Cosmonauts to be Launched On Thursday
MOSCOW (AP) _ Two cosmonauts who set a world endurance record in space in 1984 are to be launched Thursday aboard a Soyuz T-15 spacecraft, the Soviet Union announced today.
The launch comes less than a month after that of the huge orbital platform Mir, described as a new-generation space station in which up to six spacecraft can dock. The current Soviet space station, Salyut 7, has two docking ports.
Tass said cosmonauts Leonid Kizim and Vladimir Solovev were completing pre- launch preparations at the Baikonur launch pad in Soviet central Asia. Tass said the launch was scheduled for 12:33 p.m. GMT Thursday (7:33 a.m. EST Thursday ).
It is unusual for the Soviets to announce manned space flights in advance. Such announcements usually occur when Westerners are involved.
Advance announcements were made in 1982 when Frenchman Jean-Loup Chretien was aboard a Soviet flight and in 1984 when Indian cosmonaut Rakesh Sharma was aboard. In addition, the U.S.-Soviet linkup in 1975 of Apollo and Soyuz spaceships was announced in advance.
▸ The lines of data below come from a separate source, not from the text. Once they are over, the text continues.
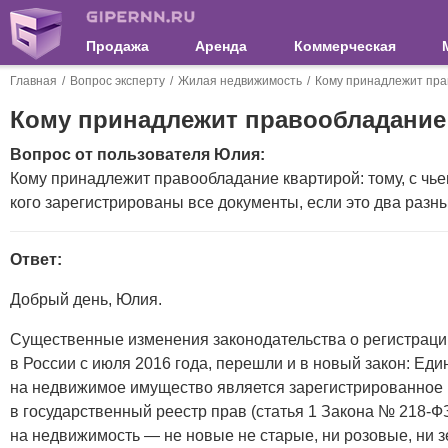
Продажа
Аренда
Коммерческая
Главная
Вопрос эксперту
Жилая недвижимость
Кому принадлежит пра
Кому принадлежит правообладание
Вопрос от пользователя Юлия:
Кому принадлежит правообладание квартирой: тому, с чьег
кого зарегистрированы все документы, если это два разн
Ответ:
Добрый день, Юлия.
Существенные изменения законодательства о регистраци
в России с июля 2016 года, перешли и в новый закон: Ед
на недвижимое имущество является зарегистрированное 
в государственный реестр прав (статья 1 Закона № 218-ФЗ
на недвижимость — не новые не старые, ни розовые, ни з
Tass did not report how long the latest mission would be or give other details.
On Tuesday, an American space engineer and author who closely monitors the Soviet space program said three unmanned Soviet craft launched had moved within four miles of each other about 210 miles above Earth and that he expected they soon would link to form one large station.
The engineer, James Oberg, said the Salyut 7 space station, launched in 1982, is linked to a craft called Cosmos 1686, which was launched last fall.
The dual craft, he said, has drifted into a closely parallel orbit with the Mir, a large Salyut-type spacecraft that the Soviets have said will form the core of a new space station.
Mir, which means peace in Russian, was launched Feb. 20.
Kizim and Solovev spent 237 days in Salyut 7 in 1984, setting a record for the longest space mission.
Kizim, in his 40s, made a 13-day repair mission in 1980 and then spent made the 237-day mission in 1984. He has made six walks in space. Solovev, a flight engineer, also has made six walks in space.
The Soviets have an extensive, advanced program of research in medicine, pharmaceuticals and biology. The Soviets have reported using observations from their stations to locate schools of fish. They also have grown crystals for use in electronics, grown plants for food and conducted cellular studies on animals as large as monkeys.
America’s space station is in the planning stage. President Reagan has instructed the National Aeronautics and Space Administration to plan one to be in operation in the early 1990s.